Tony hsiehDanny Moloshok/ReutersZappos CEO Tony Hsieh.

Zappos, the Amazon-owned online retailer, has confirmed with the Las Vegas Sun that 210 of its 1,503 employees — nearly 14% of the company — took a buyout deal after CEO Tony Hsieh announced the company was completely ridding itself of manager roles and job titles.

The company, well-known for its experiments with corporate culture, has been transitioning to a self-management organizational structure known as Holacracy since the beginning of 2013. Heading into this year, about 85% of the company had made the transition.

Hsieh sent a nearly 5,000-word company-wide memo in late March that explained that any employee who was not satisfied with the transformation could leave with a severance package by April 30. The memo was leaked by Quartz and later published by Zappos on its Insights blog.

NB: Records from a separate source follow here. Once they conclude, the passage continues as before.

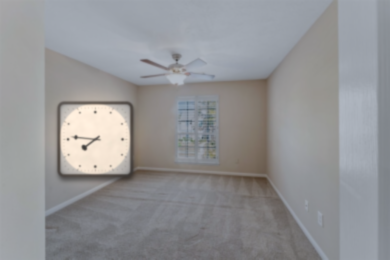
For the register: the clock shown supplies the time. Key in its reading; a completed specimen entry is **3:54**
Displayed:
**7:46**
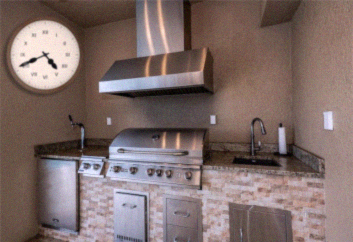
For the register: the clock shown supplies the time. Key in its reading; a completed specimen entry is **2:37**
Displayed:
**4:41**
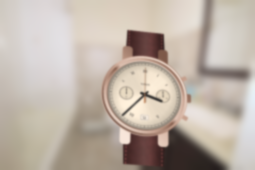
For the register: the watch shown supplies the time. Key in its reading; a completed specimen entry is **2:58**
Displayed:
**3:37**
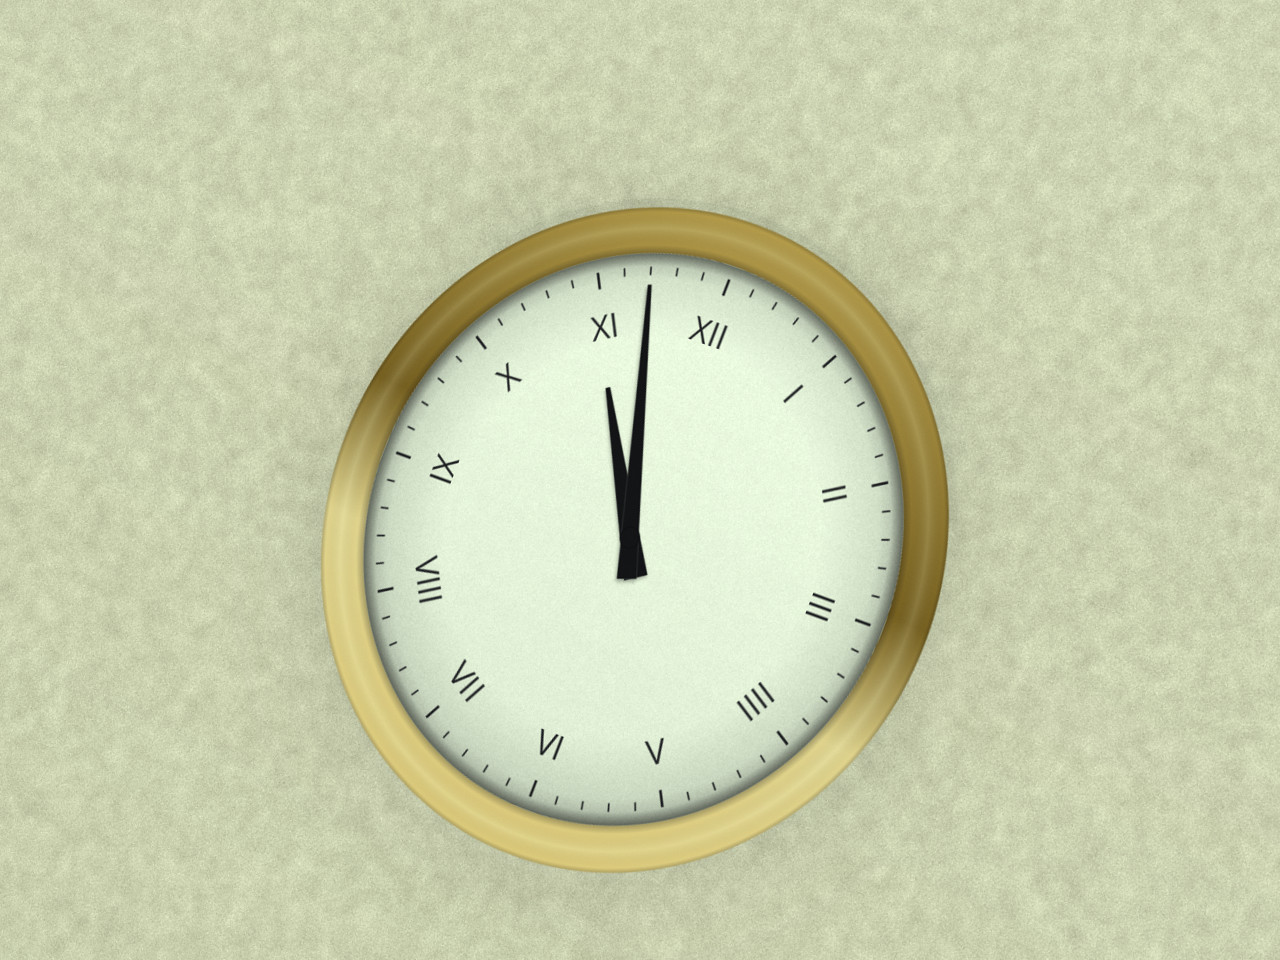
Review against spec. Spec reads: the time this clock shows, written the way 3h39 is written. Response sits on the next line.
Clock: 10h57
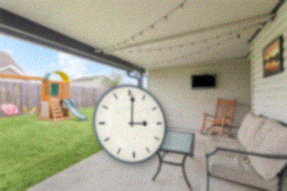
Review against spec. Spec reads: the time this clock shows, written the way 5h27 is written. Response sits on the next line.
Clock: 3h01
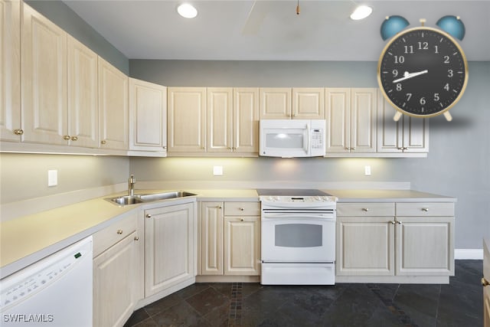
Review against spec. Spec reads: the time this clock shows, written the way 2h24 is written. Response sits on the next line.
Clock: 8h42
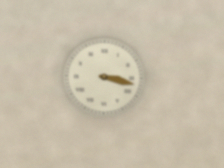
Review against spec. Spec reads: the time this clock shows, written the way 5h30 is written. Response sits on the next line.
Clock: 3h17
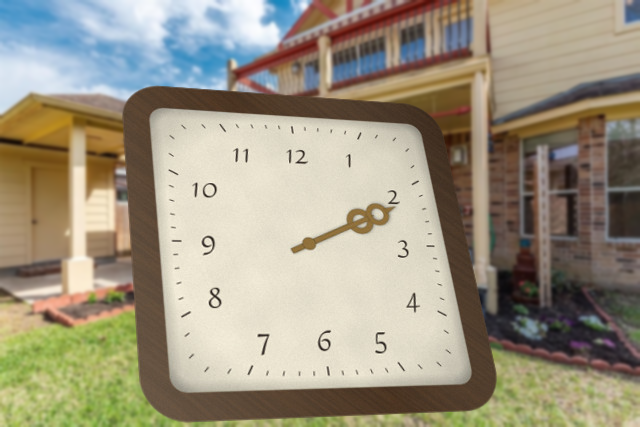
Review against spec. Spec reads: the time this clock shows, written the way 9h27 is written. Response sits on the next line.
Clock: 2h11
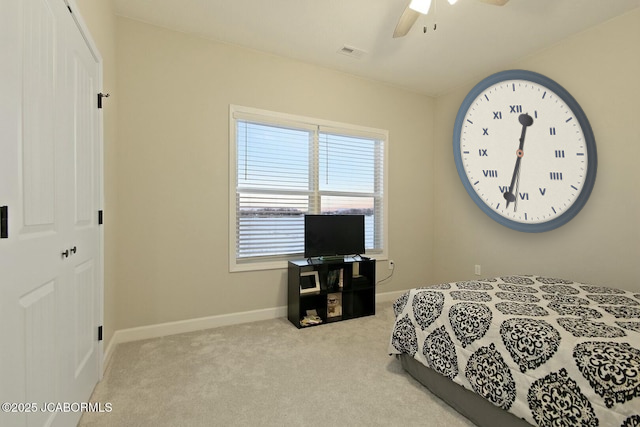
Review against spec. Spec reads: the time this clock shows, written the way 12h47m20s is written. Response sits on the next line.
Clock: 12h33m32s
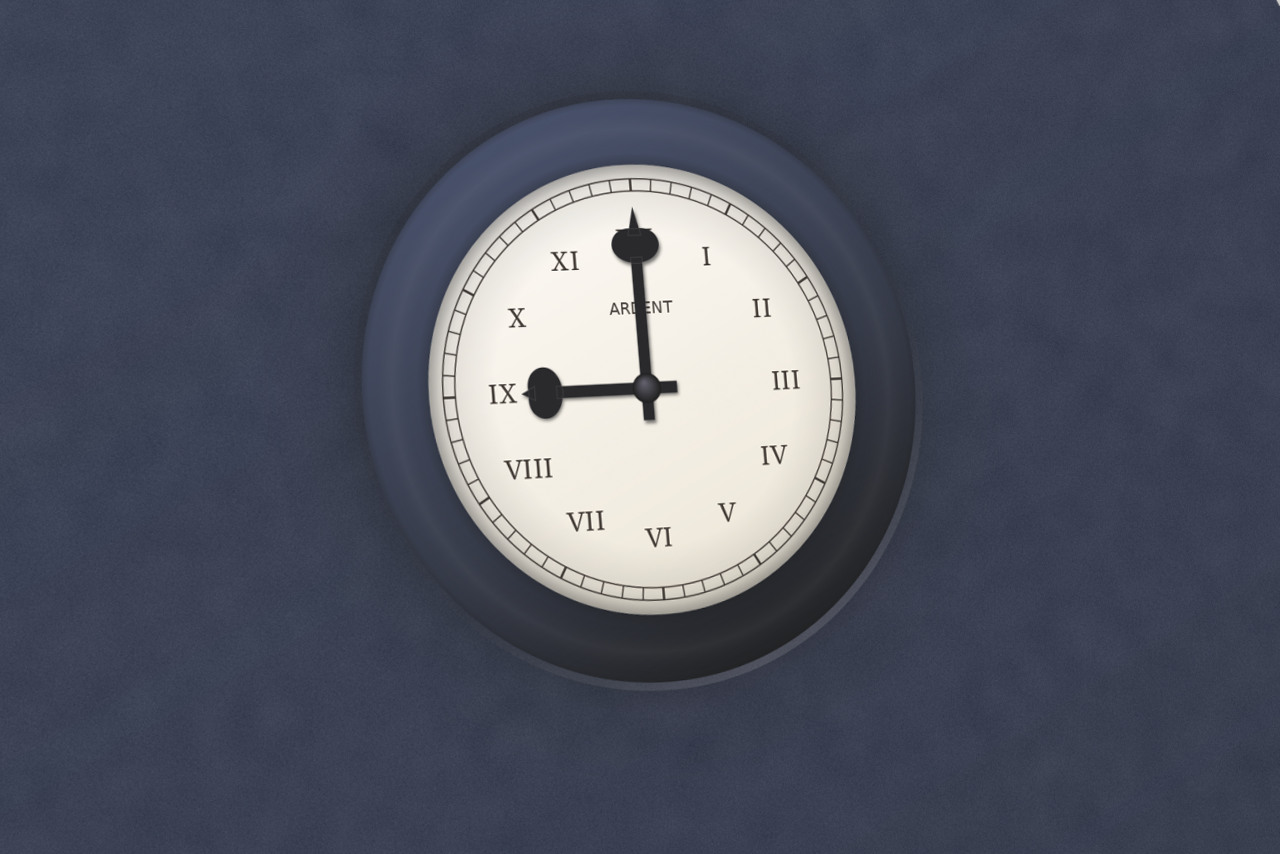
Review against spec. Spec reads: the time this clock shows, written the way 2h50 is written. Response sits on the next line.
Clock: 9h00
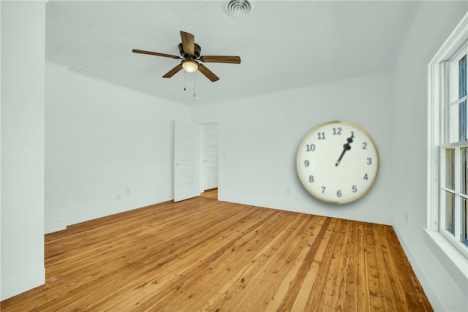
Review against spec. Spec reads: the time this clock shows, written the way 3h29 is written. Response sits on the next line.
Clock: 1h05
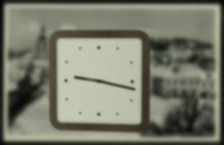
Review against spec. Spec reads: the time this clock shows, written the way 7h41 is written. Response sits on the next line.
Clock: 9h17
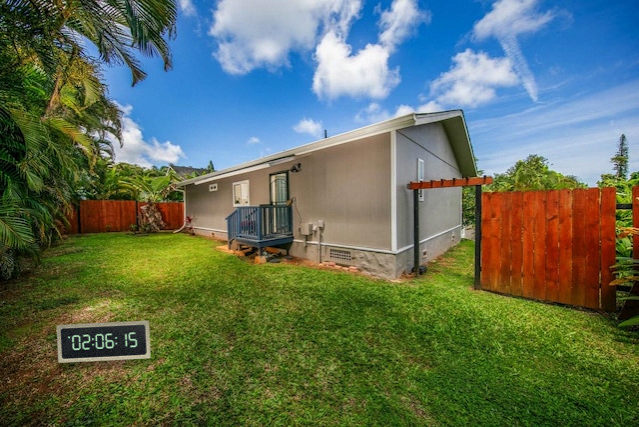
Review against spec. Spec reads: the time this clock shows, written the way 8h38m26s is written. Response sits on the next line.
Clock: 2h06m15s
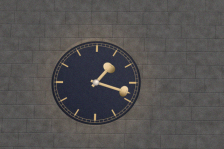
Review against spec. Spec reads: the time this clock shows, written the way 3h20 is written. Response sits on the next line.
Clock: 1h18
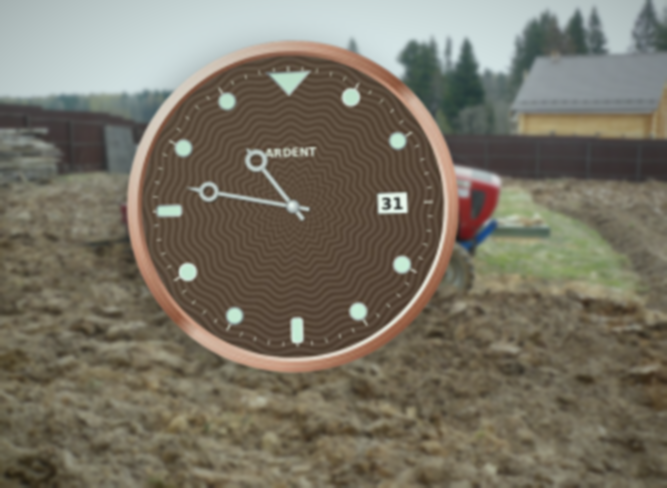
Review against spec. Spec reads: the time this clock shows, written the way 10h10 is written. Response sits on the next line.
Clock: 10h47
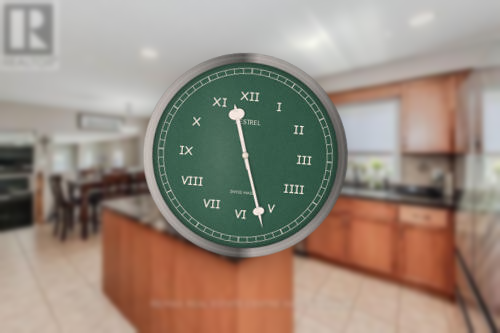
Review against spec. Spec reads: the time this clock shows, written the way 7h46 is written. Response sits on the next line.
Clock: 11h27
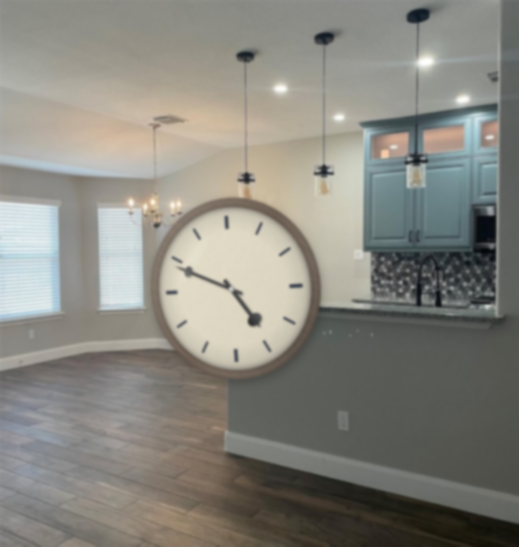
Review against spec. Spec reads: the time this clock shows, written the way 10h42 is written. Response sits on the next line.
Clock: 4h49
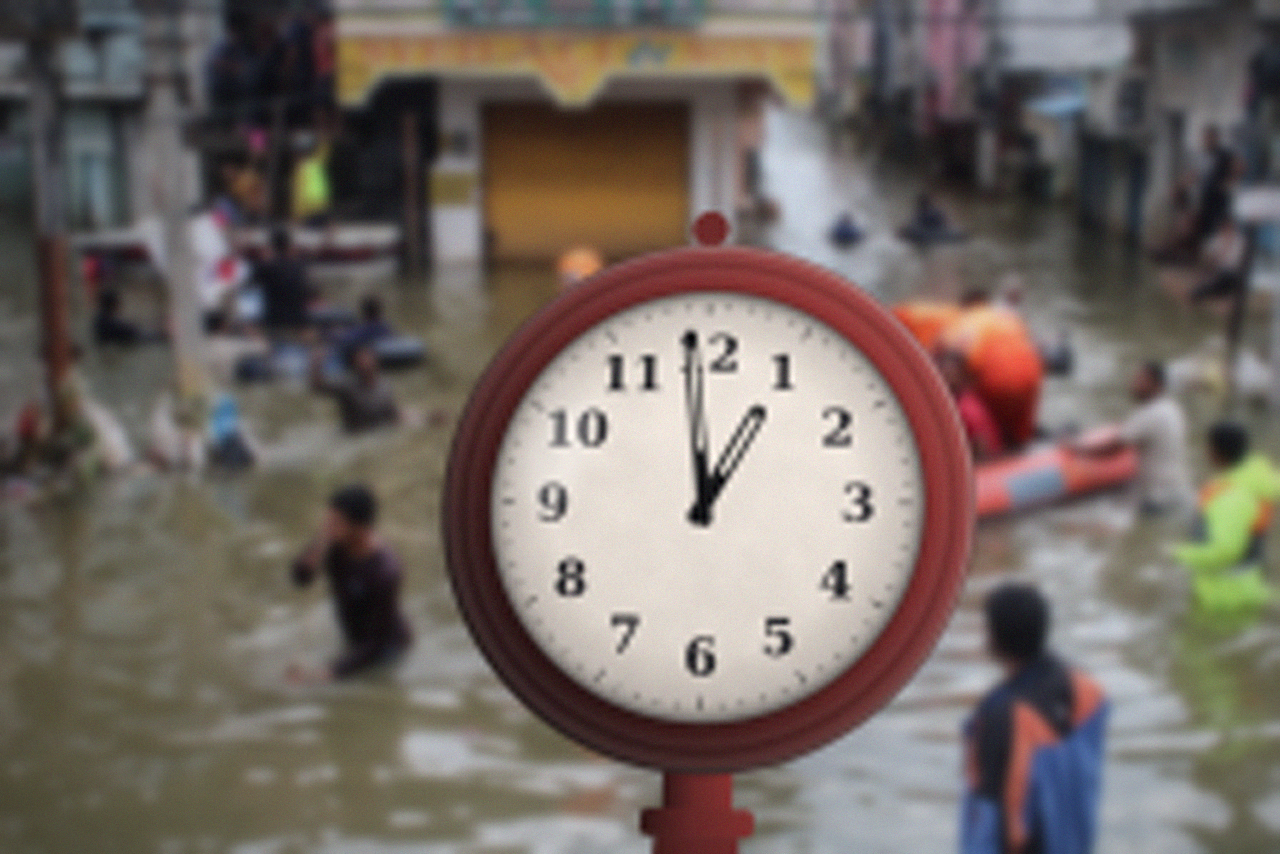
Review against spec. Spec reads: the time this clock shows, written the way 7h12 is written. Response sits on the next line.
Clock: 12h59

“Having one foot in one world while having the other foot in the other world has slowed down our transformation towards self-management and self-organisation,” Hsieh wrote.

To get their severance, employees had to be in good standing with the company. They were also asked to indicate by email that they had read the management book “Reinventing Organisations” and disagreed with its manager-free vision or else state that they were not reading it. According to the book’s author, Frederic Laloux, about 600 to 700 employees downloaded a free ebook version that was linked in Hsieh’s email.

John Bunch, technical advisor at Zappos and leader of the Holacracy transition, told Business Insider shortly before the April 30 deadline that the memo’s severance package offer raised many questions among employees about what the company’s future looks like, and that those questions still exist today.